| TASK DETAILS |
Search the records for the string "cocoa", then copy each line that has it.
*** Opening GIVEN DATA ***
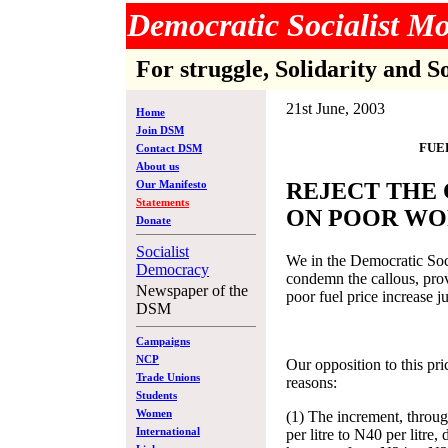
Democratic Socialist 
For struggle, Solidarity and S
21st June, 2003
Home
Join DSM
FUE
Contact DSM
About us
Our Manifesto
REJECT THE
Statements
ON POOR WO
Donate
Socialist
We in the Democratic So
Democracy
condemn the callous, provo
Newspaper of the
poor fuel price increase 
DSM
Campaigns
NCP
Our opposition to this pri
Trade Unions
reasons:
Students
Women
(1) The increment, throu
International
per litre to N40 per litre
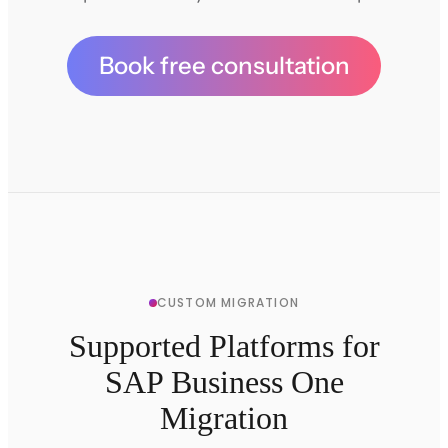
Book free consultation
CUSTOM MIGRATION
Supported Platforms for
SAP Business One
Migration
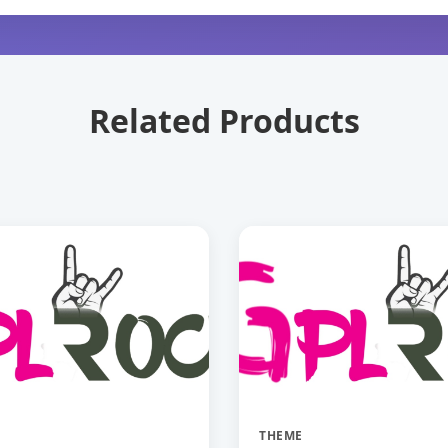
Related Products
THEME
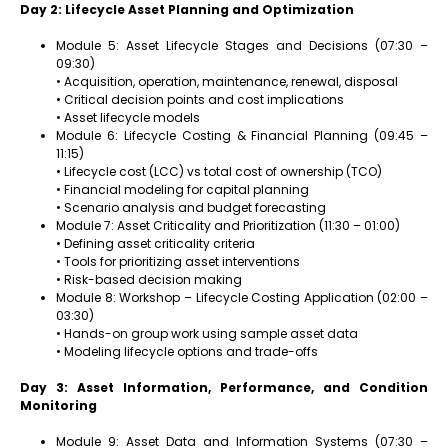
Day 2: Lifecycle Asset Planning and Optimization
Module 5: Asset Lifecycle Stages and Decisions (07:30 –
09:30)
• Acquisition, operation, maintenance, renewal, disposal
• Critical decision points and cost implications
• Asset lifecycle models
Module 6: Lifecycle Costing & Financial Planning (09:45 –
11:15)
• Lifecycle cost (LCC) vs total cost of ownership (TCO)
• Financial modeling for capital planning
• Scenario analysis and budget forecasting
Module 7: Asset Criticality and Prioritization (11:30 – 01:00)
• Defining asset criticality criteria
• Tools for prioritizing asset interventions
• Risk-based decision making
Module 8: Workshop – Lifecycle Costing Application (02:00 –
03:30)
• Hands-on group work using sample asset data
• Modeling lifecycle options and trade-offs
Day 3: Asset Information, Performance, and Condition
Monitoring
Module 9: Asset Data and Information Systems (07:30 –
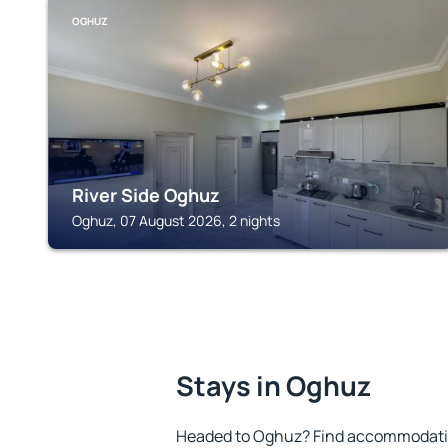
OGHUZ
River Side Oghuz
Oghuz, 07 August 2026, 2 nights
Stays in Oghuz
Headed to Oghuz? Find accommodation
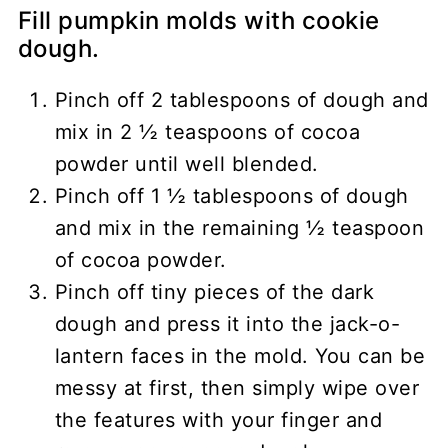
Fill pumpkin molds with cookie
dough.
Pinch off 2 tablespoons of dough and
mix in 2 ½ teaspoons of cocoa
powder until well blended.
Pinch off 1 ½ tablespoons of dough
and mix in the remaining ½ teaspoon
of cocoa powder.
Pinch off tiny pieces of the dark
dough and press it into the jack-o-
lantern faces in the mold. You can be
messy at first, then simply wipe over
the features with your finger and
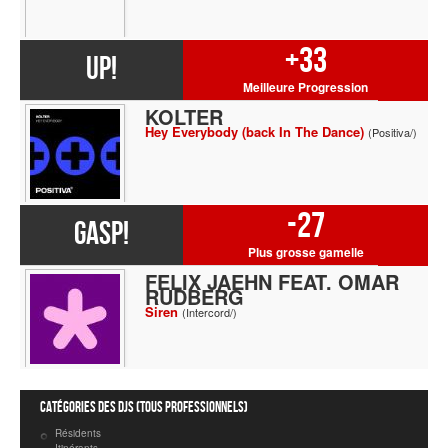
+33
UP!
Meilleure Progression
KOLTER
Hey Everybody (back In The Dance)
(Positiva/)
-27
GASP!
Plus grosse gamelle
FELIX JAEHN FEAT. OMAR
RUDBERG
Siren
(Intercord/)
Catégories des DJs (tous professionnels)
Résidents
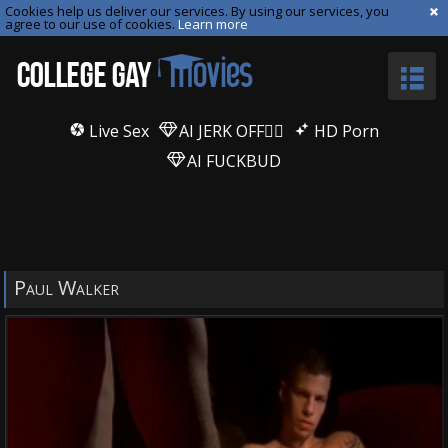
Cookies help us deliver our services. By using our services, you
agree to our use of cookies.
Learn more
Live Sex
AI JERK OFF🏳️‍🌈
HD Porn
AI FUCKBUD
Paul Walker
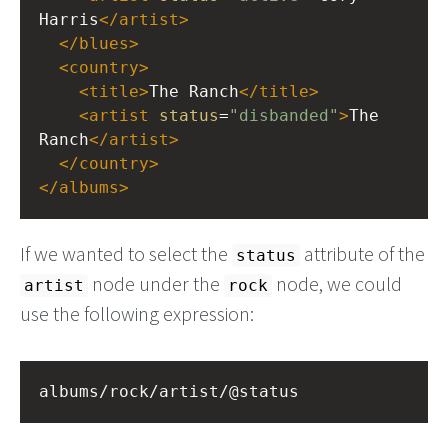
Harris
</
artist
>
</
blues
>
<
country
>
<
title
>
The Ranch
</
title
>
<
artist
status
=
"disbanded"
>
The 
Ranch
</
artist
>
</
country
>
</
albums
>
If we wanted to select the
attribute of the
status
node under the
node, we could
artist
rock
use the following expression:
albums/rock/artist/@status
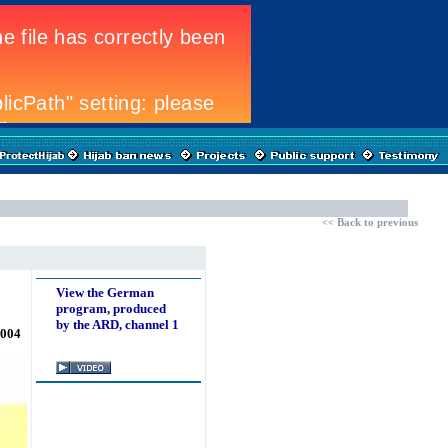
<<
Back to previous
View the German
program, produced
by the ARD, channel 1
2004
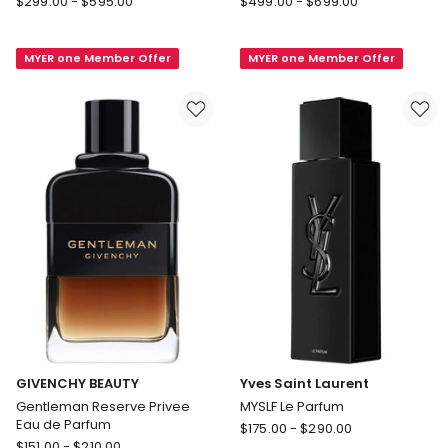
$
299.00
-
$
595.00
$
499.00
-
$
699.00
Ford
Absolu
Tobacco
Aventus
MYER one Member Offer
MYER one Member Offer
Vanille
Eau
EDP
De
Parfum
GIVENCHY BEAUTY
Yves Saint Laurent
Gentleman Reserve Privee
MYSLF Le Parfum
Eau de Parfum
Yves
$
175.00
-
$
290.00
GIVENCHY
$
151.00
-
$
210.00
Saint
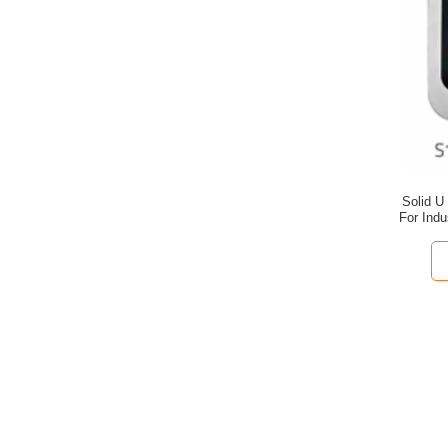
Solid U
For Indu
Dra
*** Closing GIVEN DATA ***
| OUTPUT FOR THIS EXERCISE |
mix in 2 ½ teaspoons of cocoa
of cocoa powder.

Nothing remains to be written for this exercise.